According to the local edition of the news website Patch, Mr. Nakoula's wife, two sons and a daughter were picked up at about 3:40 a.m from their home in Cerritos, Calif., a city of 50,000 in Los Angeles County, north of Long Beach. The family members wore hooded clothes to cover their heads and faces, the website said, and "quickly scurried" to unmarked sheriff's vehicles.

"All we did was pick them up and reunite them with Mr. Nakoula," said Steve Whitmore, a sheriff's department spokesman, as quoted by ABC News.

"What they told me is that for the time now and for the immediate future, for the weeks and months to come, they will not be returning to this address," he added.

Mr. Nakoula's precise involvement with the film, Innocence of Muslims, remains unclear, although U.S. authorities believe he one of its principal creators. Although only clips of the film have been seen online, its depictions of the prophet Mohammed as a womanizer and killer have provoked a wave of deadly anti-American protests from the Middle East to Asia.
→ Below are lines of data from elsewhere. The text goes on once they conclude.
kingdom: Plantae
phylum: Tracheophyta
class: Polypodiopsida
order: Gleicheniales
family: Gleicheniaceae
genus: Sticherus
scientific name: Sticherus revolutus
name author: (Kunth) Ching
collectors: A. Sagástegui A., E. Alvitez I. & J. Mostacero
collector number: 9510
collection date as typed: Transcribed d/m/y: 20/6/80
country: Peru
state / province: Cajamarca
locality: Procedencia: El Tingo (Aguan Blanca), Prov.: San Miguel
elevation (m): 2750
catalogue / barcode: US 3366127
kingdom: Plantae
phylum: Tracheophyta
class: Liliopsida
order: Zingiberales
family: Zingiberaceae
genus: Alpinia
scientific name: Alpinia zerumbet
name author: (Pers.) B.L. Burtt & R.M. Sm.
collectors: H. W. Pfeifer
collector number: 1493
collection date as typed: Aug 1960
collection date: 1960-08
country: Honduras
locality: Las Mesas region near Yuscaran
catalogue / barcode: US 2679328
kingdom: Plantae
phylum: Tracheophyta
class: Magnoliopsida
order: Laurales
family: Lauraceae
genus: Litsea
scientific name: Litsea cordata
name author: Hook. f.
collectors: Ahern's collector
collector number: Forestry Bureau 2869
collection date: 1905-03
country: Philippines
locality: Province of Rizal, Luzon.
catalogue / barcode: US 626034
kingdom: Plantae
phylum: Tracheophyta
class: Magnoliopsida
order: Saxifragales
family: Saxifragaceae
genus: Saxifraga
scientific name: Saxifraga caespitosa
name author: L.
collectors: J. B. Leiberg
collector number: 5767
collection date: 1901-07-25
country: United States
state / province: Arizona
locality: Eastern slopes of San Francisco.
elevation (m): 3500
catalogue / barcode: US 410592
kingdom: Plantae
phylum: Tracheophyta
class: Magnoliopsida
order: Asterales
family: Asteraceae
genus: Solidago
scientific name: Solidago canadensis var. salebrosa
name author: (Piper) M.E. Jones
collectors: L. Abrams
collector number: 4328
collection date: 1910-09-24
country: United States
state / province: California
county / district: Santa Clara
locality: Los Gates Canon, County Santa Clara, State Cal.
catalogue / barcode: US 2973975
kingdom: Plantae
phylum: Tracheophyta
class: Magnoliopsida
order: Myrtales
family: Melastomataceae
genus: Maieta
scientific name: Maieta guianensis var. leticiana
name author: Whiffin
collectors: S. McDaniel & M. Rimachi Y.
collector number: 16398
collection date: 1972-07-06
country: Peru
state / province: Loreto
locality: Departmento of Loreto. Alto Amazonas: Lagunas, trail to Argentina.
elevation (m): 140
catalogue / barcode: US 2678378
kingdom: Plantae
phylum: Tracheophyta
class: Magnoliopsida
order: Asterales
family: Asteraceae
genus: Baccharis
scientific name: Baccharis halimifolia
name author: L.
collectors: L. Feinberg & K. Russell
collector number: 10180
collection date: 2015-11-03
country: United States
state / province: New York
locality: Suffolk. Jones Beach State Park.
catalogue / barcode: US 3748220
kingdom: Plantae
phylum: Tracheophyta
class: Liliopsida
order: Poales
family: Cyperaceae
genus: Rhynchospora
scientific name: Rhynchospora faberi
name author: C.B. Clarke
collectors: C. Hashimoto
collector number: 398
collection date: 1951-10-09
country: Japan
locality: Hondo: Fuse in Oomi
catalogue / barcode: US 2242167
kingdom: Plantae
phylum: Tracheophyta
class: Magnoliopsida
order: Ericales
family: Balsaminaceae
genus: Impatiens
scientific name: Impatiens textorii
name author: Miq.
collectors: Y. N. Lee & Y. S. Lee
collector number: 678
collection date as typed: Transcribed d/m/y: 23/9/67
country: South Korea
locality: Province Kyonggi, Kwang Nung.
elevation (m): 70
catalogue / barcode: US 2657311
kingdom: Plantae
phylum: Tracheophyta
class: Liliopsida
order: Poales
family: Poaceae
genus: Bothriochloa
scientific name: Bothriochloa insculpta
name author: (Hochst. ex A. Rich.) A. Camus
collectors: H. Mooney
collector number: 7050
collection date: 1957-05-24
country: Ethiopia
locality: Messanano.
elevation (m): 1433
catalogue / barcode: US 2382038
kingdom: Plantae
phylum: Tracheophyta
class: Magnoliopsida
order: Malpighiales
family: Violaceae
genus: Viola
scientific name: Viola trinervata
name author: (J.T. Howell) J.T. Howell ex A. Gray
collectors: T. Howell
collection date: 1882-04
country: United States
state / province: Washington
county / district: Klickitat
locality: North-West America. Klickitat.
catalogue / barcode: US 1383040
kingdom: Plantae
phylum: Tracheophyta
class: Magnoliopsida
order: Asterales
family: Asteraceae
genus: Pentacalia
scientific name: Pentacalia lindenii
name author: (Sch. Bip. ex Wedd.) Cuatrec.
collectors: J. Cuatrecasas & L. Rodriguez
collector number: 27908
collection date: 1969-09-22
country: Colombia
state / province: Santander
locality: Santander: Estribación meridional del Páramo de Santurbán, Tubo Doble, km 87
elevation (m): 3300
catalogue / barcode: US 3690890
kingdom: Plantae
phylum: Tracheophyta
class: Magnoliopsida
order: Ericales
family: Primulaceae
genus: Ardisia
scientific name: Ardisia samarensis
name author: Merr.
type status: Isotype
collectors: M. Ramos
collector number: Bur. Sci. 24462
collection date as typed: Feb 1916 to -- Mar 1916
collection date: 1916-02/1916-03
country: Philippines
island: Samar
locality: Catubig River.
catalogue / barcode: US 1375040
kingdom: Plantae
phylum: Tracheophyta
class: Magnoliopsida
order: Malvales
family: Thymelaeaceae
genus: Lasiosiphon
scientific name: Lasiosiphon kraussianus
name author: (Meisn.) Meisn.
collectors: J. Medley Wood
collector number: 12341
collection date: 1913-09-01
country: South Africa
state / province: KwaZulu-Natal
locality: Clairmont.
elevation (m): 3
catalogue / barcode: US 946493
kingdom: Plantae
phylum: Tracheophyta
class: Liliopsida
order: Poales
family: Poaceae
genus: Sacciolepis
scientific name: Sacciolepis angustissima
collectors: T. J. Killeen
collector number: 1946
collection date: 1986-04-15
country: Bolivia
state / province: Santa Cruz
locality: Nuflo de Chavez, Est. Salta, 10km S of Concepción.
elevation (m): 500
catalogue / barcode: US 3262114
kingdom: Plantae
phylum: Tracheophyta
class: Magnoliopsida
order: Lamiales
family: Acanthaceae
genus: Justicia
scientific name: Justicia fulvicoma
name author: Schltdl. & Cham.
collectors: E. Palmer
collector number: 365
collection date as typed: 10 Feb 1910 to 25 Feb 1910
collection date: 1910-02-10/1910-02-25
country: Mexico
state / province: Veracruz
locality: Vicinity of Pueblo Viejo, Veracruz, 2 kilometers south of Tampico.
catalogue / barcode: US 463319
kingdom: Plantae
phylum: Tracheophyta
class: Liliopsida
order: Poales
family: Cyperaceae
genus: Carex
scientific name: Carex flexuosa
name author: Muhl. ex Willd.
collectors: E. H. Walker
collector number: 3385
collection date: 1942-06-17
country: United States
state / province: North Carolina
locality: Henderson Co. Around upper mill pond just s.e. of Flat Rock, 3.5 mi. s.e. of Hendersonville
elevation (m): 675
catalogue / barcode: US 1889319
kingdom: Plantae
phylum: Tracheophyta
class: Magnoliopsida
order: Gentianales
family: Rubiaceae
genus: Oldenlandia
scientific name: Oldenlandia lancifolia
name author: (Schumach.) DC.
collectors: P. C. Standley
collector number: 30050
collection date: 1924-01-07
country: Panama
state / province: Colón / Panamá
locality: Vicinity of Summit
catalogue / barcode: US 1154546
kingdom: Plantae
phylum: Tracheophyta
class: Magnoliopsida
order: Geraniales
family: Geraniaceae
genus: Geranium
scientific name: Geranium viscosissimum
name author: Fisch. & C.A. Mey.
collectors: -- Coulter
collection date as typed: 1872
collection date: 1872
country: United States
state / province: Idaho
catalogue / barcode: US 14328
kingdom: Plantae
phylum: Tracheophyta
Outrage over the film – or, more accurately, a 14-minute trailer from it that has been translated into Arabic and is widely available on YouTube – has transformed Mr. Nakoula from an obscure fraudster into a fugitive target for jihadists.

In Iran, Supreme Leader Ayatollah Ali Khamenei told state-run Press TV that U.S. President Barack Obama and European leaders "must prove that they were not accomplices in this big crime" by banning the film and punishing those who made it.

Iranian Vice-President Mohammad Reza Rahimi said the country's agents "search for, track, and pursue this guilty person who ... has insulted 1.5 billion Muslims in the world."

Radical imam Ahmed Ashoush, a Cairo cleric linked to the current al-Qaeda leadership and Osama bin Laden, issued a fatwa – or religious edict – saying the "blood should be shed" of everyone involved in the making the film, and "their killing is a duty of every capable Muslim."

Mr. Nakoula was convicted in 1997 of possession of chemicals commonly used to make methamphetamine. In 2010 he was convicted of fraud in a scheme to use stolen identities to acquire credit cards. Sentenced to 21 months in jail, where he allegedly wrote the screenplay for Innocence of Muslims, he was paroled in June 2011. The film was shot months later.

At least some of the actors who appeared in the low-budget production, called "Desert Warriors" while it was being made, said they had no idea that it was intended to denigrate Islam.

Mr. Nakoula initially denied he was the driving force behind the film, but authorities have now linked him – or his aliases – to it.

The film reflects inflammatory accusations often made by a radical U.S.-based Coptic cleric Zakaria Botros Henein who was expelled from Egypt, where Copts form a significant minority. His son, Benyamin told the Los Angeles Times that he didn't believe his father was involved with the film, although, he said, the movie was "just the truth."

Demonstrations, some massive, continued Monday, nearly a week after the U.S. ambassador to Libya, Christopher Stevens, was killed in an assault on the Benghazi consulate that accompanied a protest against the film.

In Beirut, the rarely-seen head of Hezbollah, Sheik Hassan Nasrallah, told a rally of tens of thousands that the anti-Muslim film will spawn "very dangerous repercussions around the world."

Although many Arab capitals were quiet Monday, huge anti-American demonstrations staged outside U.S. diplomatic missions in Kabul, the Pakistani city of Karachi and the Indonesian capital of Jakarta.